Directions >>
What is wanted is an exact copy of all the entries.

Page-level text extractions

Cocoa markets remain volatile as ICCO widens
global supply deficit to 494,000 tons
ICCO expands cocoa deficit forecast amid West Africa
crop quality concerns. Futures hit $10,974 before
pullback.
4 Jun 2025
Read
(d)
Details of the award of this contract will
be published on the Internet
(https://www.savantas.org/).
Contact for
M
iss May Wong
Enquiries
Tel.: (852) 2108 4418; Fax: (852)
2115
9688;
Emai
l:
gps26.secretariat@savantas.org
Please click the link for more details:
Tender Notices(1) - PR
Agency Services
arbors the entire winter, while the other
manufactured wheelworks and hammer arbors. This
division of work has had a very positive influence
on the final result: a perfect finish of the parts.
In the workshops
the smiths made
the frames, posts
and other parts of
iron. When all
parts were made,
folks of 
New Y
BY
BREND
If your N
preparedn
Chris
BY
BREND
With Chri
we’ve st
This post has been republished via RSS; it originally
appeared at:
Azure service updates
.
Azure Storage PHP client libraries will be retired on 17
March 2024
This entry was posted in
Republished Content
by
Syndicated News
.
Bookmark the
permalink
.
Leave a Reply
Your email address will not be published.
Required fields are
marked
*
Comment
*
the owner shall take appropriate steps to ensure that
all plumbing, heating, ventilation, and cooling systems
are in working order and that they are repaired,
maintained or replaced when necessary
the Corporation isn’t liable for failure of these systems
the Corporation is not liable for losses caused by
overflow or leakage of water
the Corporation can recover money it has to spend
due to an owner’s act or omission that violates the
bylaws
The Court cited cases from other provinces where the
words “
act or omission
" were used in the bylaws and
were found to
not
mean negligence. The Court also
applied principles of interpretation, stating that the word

Answer area >>
Cocoa markets remain volatile as ICCO widens
global supply deficit to 494,000 tons
ICCO expands cocoa deficit forecast amid West Africa
crop quality concerns. Futures hit $10,974 before
pullback.
4 Jun 2025
Read
(d)
Details of the award of this contract will
be published on the Internet
(https://www.savantas.org/).
Contact for
M
iss May Wong
Enquiries
Tel.: (852) 2108 4418; Fax: (852)
2115
9688;
Emai
l:
gps26.secretariat@savantas.org
Please click the link for more details:
Tender Notices(1) - PR
Agency Services
arbors the entire winter, while the other
manufactured wheelworks and hammer arbors. This
division of work has had a very positive influence
on the final result: a perfect finish of the parts.
In the workshops
the smiths made
the frames, posts
and other parts of
iron. When all
parts were made,
folks of 
New Y
BY
BREND
If your N
preparedn
Chris
BY
BREND
With Chri
we’ve st
This post has been republished via RSS; it originally
appeared at:
Azure service updates
.
Azure Storage PHP client libraries will be retired on 17
March 2024
This entry was posted in
Republished Content
by
Syndicated News
.
Bookmark the
permalink
.
Leave a Reply
Your email address will not be published.
Required fields are
marked
*
Comment
*
the owner shall take appropriate steps to ensure that
all plumbing, heating, ventilation, and cooling systems
are in working order and that they are repaired,
maintained or replaced when necessary
the Corporation isn’t liable for failure of these systems
the Corporation is not liable for losses caused by
overflow or leakage of water
the Corporation can recover money it has to spend
due to an owner’s act or omission that violates the
bylaws
The Court cited cases from other provinces where the
words “
act or omission
" were used in the bylaws and
were found to
not
mean negligence. The Court also
applied principles of interpretation, stating that the word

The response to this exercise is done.